SÃO PAULO (Reuters) - Desde o imenso título, em "Um Pombo Pousou num Galho Refletindo sobre a Existência" não se pode reclamar de rotina, nem obviedade. O diretor sueco Roy Andersson venceu o Leão de Ouro em Veneza, em 2014, com esta obra plural, que constrói sua singularidade com uma mistura sutil de humor, ternura e também reflexão social e histórica.
O filme fechou a trilogia formada por "Histórias do Segundo Andar" (2000) e "Vocês, os Vivos" (2007) com mais uma série de pequenas histórias intercaladas, envolvendo temas duros como a morte e o subemprego, tendo como dois protagonistas Sam (Nils Westblom) e Jonathan (Holger Andersson), dois melancolicamente hilários vendedores de "artigos para fazer rir", como sacos de risadas, máscaras e dentes de vampiro.
Em vários segmentos, outros personagens vivem situações que permitem ao diretor tecer comentários histórico-políticos, envolvendo guerras, colonialismo, genocídio e escravidão.
A maneira como Andersson é capaz de compor cada um destes quadros e articulá-los é muito eficiente e particular, inclusive em termos estéticos, com um descoramento de cores de cenários, figurinos e personagens - o rosto de todos é pintado de branco, o que lhes dá um ar de clowns.
É um universo que se assemelha às vezes ao do finlandês Aki Kaurismaki, mas tem o seu próprio tom. O diretor sueco alinhava histórias, fragmentos, personagens, extraindo da alma deles uma estranha poesia, um humor peculiar e um sentido muito particular e crítico da História, e não só da Suécia.
O "pombo no galho" é visto logo de início, no primeiro esquete, dentro de uma vitrina de uma espécie de museu de História Natural, observado por alguns atentos visitantes. Tão imóvel quanto este pombo empalhado é a câmera no filme, que se movimenta muito pouco, milimetricamente, evocando o imobilismo das vidas que passa a comentar.

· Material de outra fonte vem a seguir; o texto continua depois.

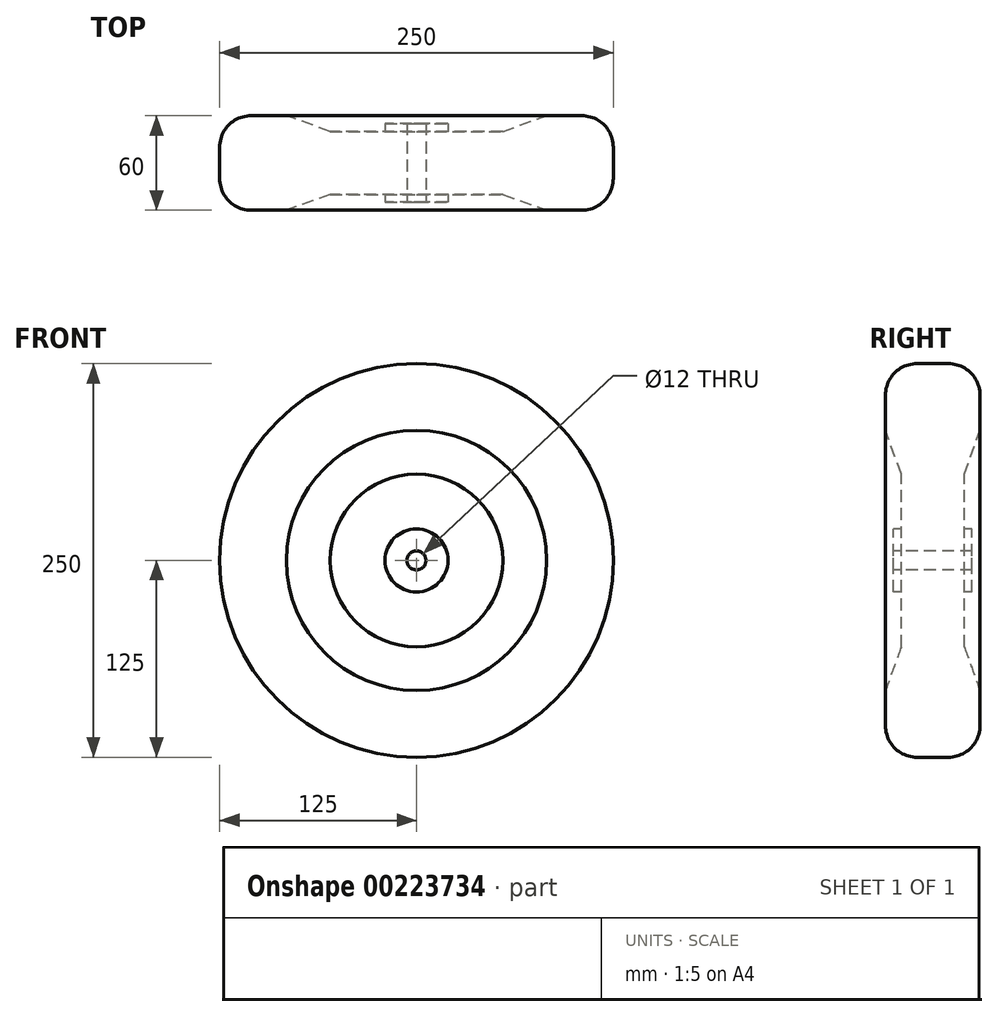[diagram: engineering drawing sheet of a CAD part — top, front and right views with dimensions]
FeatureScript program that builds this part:
annotation { "Feature Type Name" : "Feature", "Feature Type Description" : "" }
export const myFeature = defineFeature(function(context is Context, id is Id, definition is map)
    precondition{}
    {
        {
            var Q0;
            Q0=qCreatedBy(makeId("Right.planeOp"),FACE);
            var sketch = newSketch(context, id + "F0", { "sketchPlane" : qUnion([Q0])});
            skLineSegment(sketch, "E0", {"start": v(-26.49, 0) * mm, "end": v(27.33, 0) * mm, "construction": true});
            skLineSegment(sketch, "E1", {"start": v(-21.87, 6) * mm, "end": v(29.25, 6) * mm, "construction": true});
            skLineSegment(sketch, "E2", {"start": v(-20, 54.8) * mm, "end": v(-30, 82.62) * mm});
            skLineSegment(sketch, "E3", {"start": v(-30, 82.62) * mm, "end": v(-30, 125) * mm});
            skLineSegment(sketch, "E4", {"start": v(-30, 125) * mm, "end": v(0, 125) * mm});
            skLineSegment(sketch, "E5.MirrorCS", {"start": v(21.87, 6) * mm, "end": v(-29.25, 6) * mm, "construction": true});
            skLineSegment(sketch, "E6.MirrorCS", {"start": v(0, 6) * mm, "end": v(20, 6) * mm});
            skLineSegment(sketch, "E7.MirrorCS", {"start": v(20, 54.8) * mm, "end": v(30, 82.62) * mm});
            skLineSegment(sketch, "E8.MirrorCS", {"start": v(30, 82.62) * mm, "end": v(30, 125) * mm});
            skLineSegment(sketch, "E9.MirrorCS", {"start": v(30, 125) * mm, "end": v(0, 125) * mm});
            skLineSegment(sketch, "E10", {"start": v(-20, 54.8) * mm, "end": v(-20, 20) * mm});
            skLineSegment(sketch, "E11", {"start": v(-20, 20) * mm, "end": v(-25, 20) * mm});
            skLineSegment(sketch, "E12", {"start": v(-25, 20) * mm, "end": v(-25, 6) * mm});
            skLineSegment(sketch, "E13", {"start": v(-25, 6) * mm, "end": v(0, 6) * mm});
            skLineSegment(sketch, "E14.MirrorCS", {"start": v(20, 54.8) * mm, "end": v(20, 20) * mm});
            skLineSegment(sketch, "E15.MirrorCS", {"start": v(20, 20) * mm, "end": v(25, 20) * mm});
            skLineSegment(sketch, "E16.MirrorCS", {"start": v(25, 20) * mm, "end": v(25, 6) * mm});
            skLineSegment(sketch, "E17.MirrorCS", {"start": v(25, 6) * mm, "end": v(0, 6) * mm});
            skSolve(sketch);
        }
        {
            var Q0;
            Q0=qSketchRegion(id+"F0",true);
            var Q1;
            Q1=sQuery(id+"F0.wireOp",EDGE,"E0");
            revolve(context, id + "F1", {"entities" : qUnion([Q0]), "axis" : qUnion([Q1]), "revolveType" : RevolveType.FULL});
        }
        {
            var Q0;
            Q0=makeQuery(id+"F1.opRevolve","SWEPT_EDGE",EDGE,{"disambiguationData":[OSD([sQuery(id+"F0.wireOp",EDGE,"E3"),sQuery(id+"F0.wireOp",EDGE,"E4")])]});
            var Q1;
            Q1=makeQuery(id+"F1.opRevolve","SWEPT_EDGE",EDGE,{"disambiguationData":[OSD([sQuery(id+"F0.wireOp",EDGE,"E8.MirrorCS"),sQuery(id+"F0.wireOp",EDGE,"E9.MirrorCS")])]});
            fillet(context, id + "F2", {"entities" : qUnion([Q0, Q1]), "radius" : 20 * mm, "tangentPropagation" : true, "allowEdgeOverflow" : false});
        }
    });
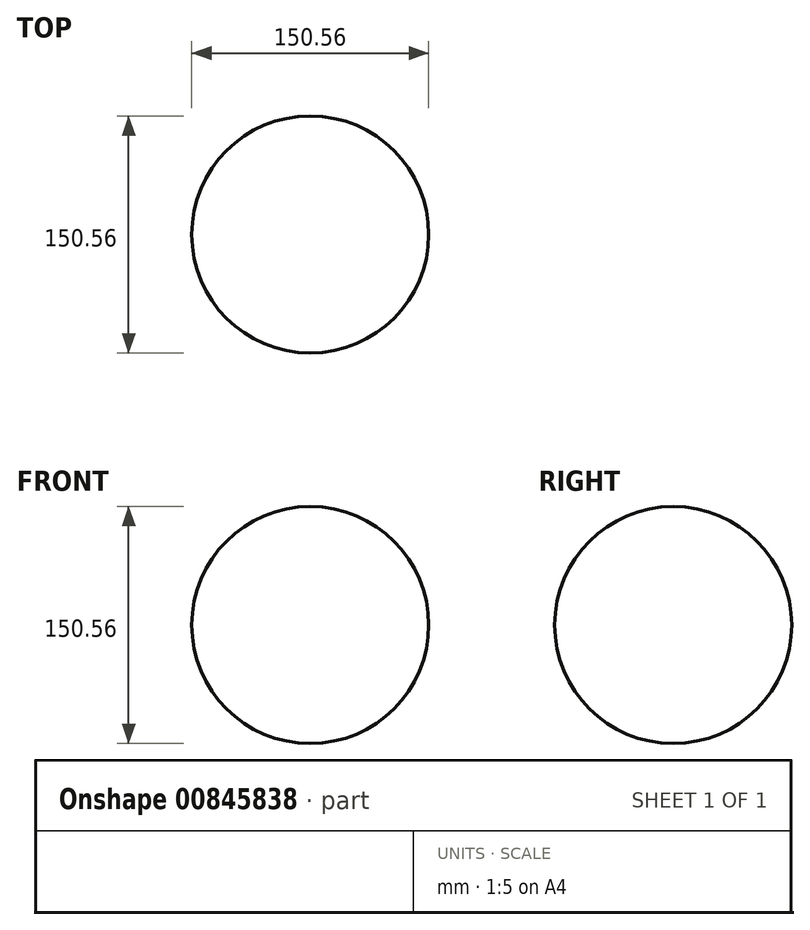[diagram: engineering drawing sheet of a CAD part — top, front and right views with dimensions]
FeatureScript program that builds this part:
annotation { "Feature Type Name" : "Feature", "Feature Type Description" : "" }
export const myFeature = defineFeature(function(context is Context, id is Id, definition is map)
    precondition{}
    {
        {
            var Q0;
            Q0=qCreatedBy(makeId("Front.planeOp"),FACE);
            var sketch = newSketch(context, id + "F0", { "sketchPlane" : qUnion([Q0])});
            skCircle(sketch, "E0", {"center": v(0, 0) * mm, "radius": 75.28 * mm});
            skLineSegment(sketch, "E1", {"start": v(0, -75.28) * mm, "end": v(0, 75.28) * mm});
            skSolve(sketch);
        }
        {
            var Q0;
            {var subQ0=sQuery(id+"F0.wireOp",EDGE,"E1");Q0=makeQuery(id+"F0.imprint","IMPRINT",FACE,{"disambiguationData":[TD([[makeQuery(id+"F0.imprint","IMPRINT",EDGE,{"derivedFrom":subQ0}),1.0]])]});}
            var Q1;
            Q1=sQuery(id+"F0.wireOp",EDGE,"E1");
            revolve(context, id + "F1", {"surfaceOperationType" : NewSurfaceOperationType.NEW, "entities" : qUnion([Q0]), "axis" : qUnion([Q1]), "revolveType" : RevolveType.FULL});
        }
    });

Muda-se de época com grande liberdade. Num dos segmentos mais divertidos, os clientes de um bar relembram um cliente fiel, frequentador há mais de 60 anos. Ato contínuo, um flashback volta a 1943, retratando como era este bar em plena 2º Guerra, cheio de brincadeiras e muita música. Nem a garçonete se esquiva de mostrar seus dons musicais.
Um outro bar de subúrbio entra como cena numa transposição ainda mais livre de épocas, quando seus clientes – aparentemente nos dias atuais – vêem passar na rua as tropas do rei sueco Carlos 2º (Viktor Gyllenberg), devidamente paramentadas como no século 17. Alguns soldados chegam a entrar no bar, montados a cavalo e tudo. Pouco depois, os mesmos soldados passam derrotados (a batalha em questão é a de Poltava, em 1709), seguidos pelo choro estridente das viúvas.
Os personagens são vários, cada um carregando o germe de um equívoco: um militar à procura de uma palestra, que sempre confunde suas datas; uma professora de flamenco (Lotti Tömros) atraída por um aluno mais jovem; um homem que não consegue tirar a rolha de uma garrafa de vinho e provoca uma tragédia; uma velha senhora nas últimas num hospital, agarrada com suas últimas forças a uma bolsa que os filhos tentam arrancar de suas mãos (outro momento de humor negro).
Uma frase banal é frequente nas conversas: "Eu estou feliz de saber que você vai bem", usada nas situações mais absurdas, como num laboratório em que cientistas submetem chimpanzés a choques. Mas nada é mais pateticamente esdrúxulo do que um espetáculo, a que comparecem velhos frequentadores, vestidos de gala como para ir a uma ópera, tudo para ouvir a "música" trágica dos gritos dos africanos negros jogados dentro de uma gigantesca esfera por homens vestidos como antigos colonizadores.
Mesmo os dois protagonistas são envoltos em fracasso. Ninguém lhes paga pelos objetos vendidos. Eles não conseguem escapar de uma vida endividada, morando num abrigo solitário. É assim que Andersson enxerga as contradições da condição humana, o tema único da trilogia encerrada aqui pelo diretor, temperada pelo peculiar humor causticamente sutil dos nórdicos.